Richard Neal, congressional leader in corporate PAC money, remains the only Mass holdout on Green New Deal.


By Will Meyer

A reader recently submitted a video of a citizen-activist confronting MA-01 Rep. Richard Neal at a Town Hall meeting on March 19th, 2019. During the exchange, a constituent asks the congressman why he hasn’t publicly endorsed the Green New Deal policy platform, a resolution that would significantly reduce emissions and transform the economy away from fossil fuel dependency.

Neal brushed it off, suggesting that while he does theoretically support the idea of it, “It is aspirational … and you’re going to say to me you’re going to get rid of planes in ten years?” (Neal has taken PAC donations from Delta Airlines.) “And what about cows?,” he said, echoing the right-wing scare quotes trotted out to stop the legislation.

At around the same time, Neal suggested that he has “no latent opposition” to the Green New Deal. “I like the thrust of it. I’m a supporter, a believer in it,” he said, according to MassLive. Yet the Congressman, who is chair of the powerful Ways and Means committee, remains the only member of the entire Massachusetts delegation to not yet endorse the environmental platform.

Tasks to perform
1: Write out the part of the Richard Neal article that opens with the words containing "Neal brushed it" and closes with "stop the legislation.".
2: In the Richard Neal article, which committee is Neal said to chair?

Material
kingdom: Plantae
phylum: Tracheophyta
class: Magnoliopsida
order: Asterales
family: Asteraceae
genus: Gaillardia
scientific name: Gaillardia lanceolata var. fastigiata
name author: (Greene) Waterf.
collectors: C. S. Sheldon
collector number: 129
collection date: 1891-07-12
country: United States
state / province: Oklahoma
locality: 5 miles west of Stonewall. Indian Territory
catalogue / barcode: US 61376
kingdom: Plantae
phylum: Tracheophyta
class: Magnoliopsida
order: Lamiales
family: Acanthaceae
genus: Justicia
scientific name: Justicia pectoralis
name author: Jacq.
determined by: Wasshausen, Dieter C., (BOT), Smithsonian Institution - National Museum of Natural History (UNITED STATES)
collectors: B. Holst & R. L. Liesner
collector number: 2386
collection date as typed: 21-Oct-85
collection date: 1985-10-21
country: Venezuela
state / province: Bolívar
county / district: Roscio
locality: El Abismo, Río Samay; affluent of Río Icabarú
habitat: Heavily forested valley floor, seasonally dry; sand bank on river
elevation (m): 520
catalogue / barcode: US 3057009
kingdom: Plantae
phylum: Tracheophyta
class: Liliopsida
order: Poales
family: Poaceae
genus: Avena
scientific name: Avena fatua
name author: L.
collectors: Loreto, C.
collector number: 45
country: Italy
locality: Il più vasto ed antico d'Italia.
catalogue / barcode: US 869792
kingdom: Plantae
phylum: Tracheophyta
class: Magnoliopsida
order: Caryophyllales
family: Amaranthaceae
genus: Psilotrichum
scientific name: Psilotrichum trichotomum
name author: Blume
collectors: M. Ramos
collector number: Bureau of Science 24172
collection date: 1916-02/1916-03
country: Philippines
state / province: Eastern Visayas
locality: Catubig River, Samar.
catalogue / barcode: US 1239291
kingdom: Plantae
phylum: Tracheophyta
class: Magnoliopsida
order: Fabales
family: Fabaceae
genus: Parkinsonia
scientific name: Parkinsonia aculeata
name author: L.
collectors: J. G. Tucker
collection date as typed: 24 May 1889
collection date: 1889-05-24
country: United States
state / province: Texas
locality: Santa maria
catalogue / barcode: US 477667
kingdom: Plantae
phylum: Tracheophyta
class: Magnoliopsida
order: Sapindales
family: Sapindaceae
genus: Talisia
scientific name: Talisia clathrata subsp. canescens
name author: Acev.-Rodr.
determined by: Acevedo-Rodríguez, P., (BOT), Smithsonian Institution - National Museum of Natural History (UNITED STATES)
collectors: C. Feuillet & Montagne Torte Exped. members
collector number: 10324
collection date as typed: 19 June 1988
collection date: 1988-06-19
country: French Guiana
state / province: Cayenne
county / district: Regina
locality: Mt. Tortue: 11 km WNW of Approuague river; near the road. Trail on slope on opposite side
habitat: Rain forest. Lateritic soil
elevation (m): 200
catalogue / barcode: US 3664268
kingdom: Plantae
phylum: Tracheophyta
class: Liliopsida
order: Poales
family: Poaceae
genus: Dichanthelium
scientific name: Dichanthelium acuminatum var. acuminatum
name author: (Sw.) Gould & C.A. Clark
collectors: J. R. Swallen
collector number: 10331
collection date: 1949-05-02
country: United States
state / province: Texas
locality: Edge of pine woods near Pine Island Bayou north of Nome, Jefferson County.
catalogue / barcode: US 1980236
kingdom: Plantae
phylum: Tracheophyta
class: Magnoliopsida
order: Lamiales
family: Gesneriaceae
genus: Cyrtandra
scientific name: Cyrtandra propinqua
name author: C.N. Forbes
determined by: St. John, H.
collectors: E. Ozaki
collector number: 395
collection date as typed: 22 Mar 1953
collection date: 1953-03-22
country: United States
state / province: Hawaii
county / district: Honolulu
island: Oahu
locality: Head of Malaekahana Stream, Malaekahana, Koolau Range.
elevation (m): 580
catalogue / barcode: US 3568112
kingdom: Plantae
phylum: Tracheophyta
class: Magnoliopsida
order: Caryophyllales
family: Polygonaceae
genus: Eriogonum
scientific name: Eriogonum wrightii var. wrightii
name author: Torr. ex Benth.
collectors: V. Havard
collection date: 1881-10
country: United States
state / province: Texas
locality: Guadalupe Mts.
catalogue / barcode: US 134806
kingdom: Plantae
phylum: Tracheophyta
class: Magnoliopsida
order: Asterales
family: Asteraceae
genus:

Answers to the exercises
1:
Neal brushed it off, suggesting that while he does theoretically support the idea of it, “It is aspirational … and you’re going to say to me you’re going to get rid of planes in ten years?” (Neal has taken PAC donations from Delta Airlines.) “And what about cows?,” he said, echoing the right-wing scare quotes trotted out to stop the legislation.

2: The Ways and Means committee.